Cette nouvelle génération post-révolutionnaire qui vient de monter sur la scène de l’histoire, en proie à la mélancolie et au désespoir, ne la quittera plus. C’est dire que le futur président devra mettre en œuvre de vraies politiques de distribution et de partage des richesses nationales. En termes précis, il devra « démocratiser » l’économie égyptienne, totalement phagocytée par l’armée. Sinon, l’unité de la jeunesse égyptienne derrière cette armée dont elle se sent fière, volera en éclats.
Sur le plan culturel, la Vallée des Pharaons doit redevenir une terre des arts, de la science et de la connaissance.
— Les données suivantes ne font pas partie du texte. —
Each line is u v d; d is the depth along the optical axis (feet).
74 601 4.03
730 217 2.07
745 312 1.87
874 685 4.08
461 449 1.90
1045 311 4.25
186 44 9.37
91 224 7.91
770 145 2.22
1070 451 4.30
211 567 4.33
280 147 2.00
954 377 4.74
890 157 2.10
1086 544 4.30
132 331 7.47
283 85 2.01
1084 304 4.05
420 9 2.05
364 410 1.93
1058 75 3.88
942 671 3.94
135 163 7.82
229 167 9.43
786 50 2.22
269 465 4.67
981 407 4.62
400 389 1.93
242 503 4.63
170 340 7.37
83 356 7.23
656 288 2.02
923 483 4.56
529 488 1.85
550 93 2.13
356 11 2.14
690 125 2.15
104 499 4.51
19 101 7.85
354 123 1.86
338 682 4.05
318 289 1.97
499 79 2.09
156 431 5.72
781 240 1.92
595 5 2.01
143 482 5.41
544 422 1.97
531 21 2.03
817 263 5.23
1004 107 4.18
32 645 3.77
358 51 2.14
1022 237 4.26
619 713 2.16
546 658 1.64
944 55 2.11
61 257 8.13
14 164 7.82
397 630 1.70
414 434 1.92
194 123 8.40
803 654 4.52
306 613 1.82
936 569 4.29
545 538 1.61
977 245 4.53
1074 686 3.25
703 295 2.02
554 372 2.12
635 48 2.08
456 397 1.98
Sur ce terrain proprement dit, la politique des Frères musulmans était en train de mettre le pays sur la voie d’un obscurantisme intellectuel et culturel sans précédent dans l’histoire de l’Egypte, ce qui aurait eu comme conséquence de faire de la société égyptienne, une société monolithique, voire totalitaire. Heureusement, cette politique suicidaire n’a pas résisté aux épreuves de la rue et du temps.

Comme on peut le constater, le présent de l’Egypte est gros de l’avenir. Ces défis ne sont pas insurmontables. Pour les relever, il suffira tout simplement, au futur chef de l’Etat, d’unir autour de lui la nation égyptienne au-dessus de tout ce qui la divise. Mais on n’attend pas de lui qu’il se comporte en homme providentiel. L’essentiel est qu’il puisse prendre à bras le corps, grâce à un jugement politique rigoureux, la souffrance et les intérêts supérieurs du peuple égyptien. S’il réussit ce pari, cette fois-ci, l’on pourra, enfin, se réjouir de la renaissance démocratique réelle de l’Egypte. Et l’image internationale du pays, ternie sous l’ère Morsi, se redressera, faisant de l’Egypte, de nouveau, une terre d’espérance, de convivialité et de tolérance.

Non, il ne faut pas craindre le pire, en Egypte, suite à la destitution de Morsi, cet homme qui avait forgé toute sa vision de la politique et surtout de la démocratie, uniquement à partir d’une interprétation et d’une lecture complètement tronquées des textes coraniques. En définitive, Morsi, dans sa chute, ne doit s’en prendre qu’à lui-même.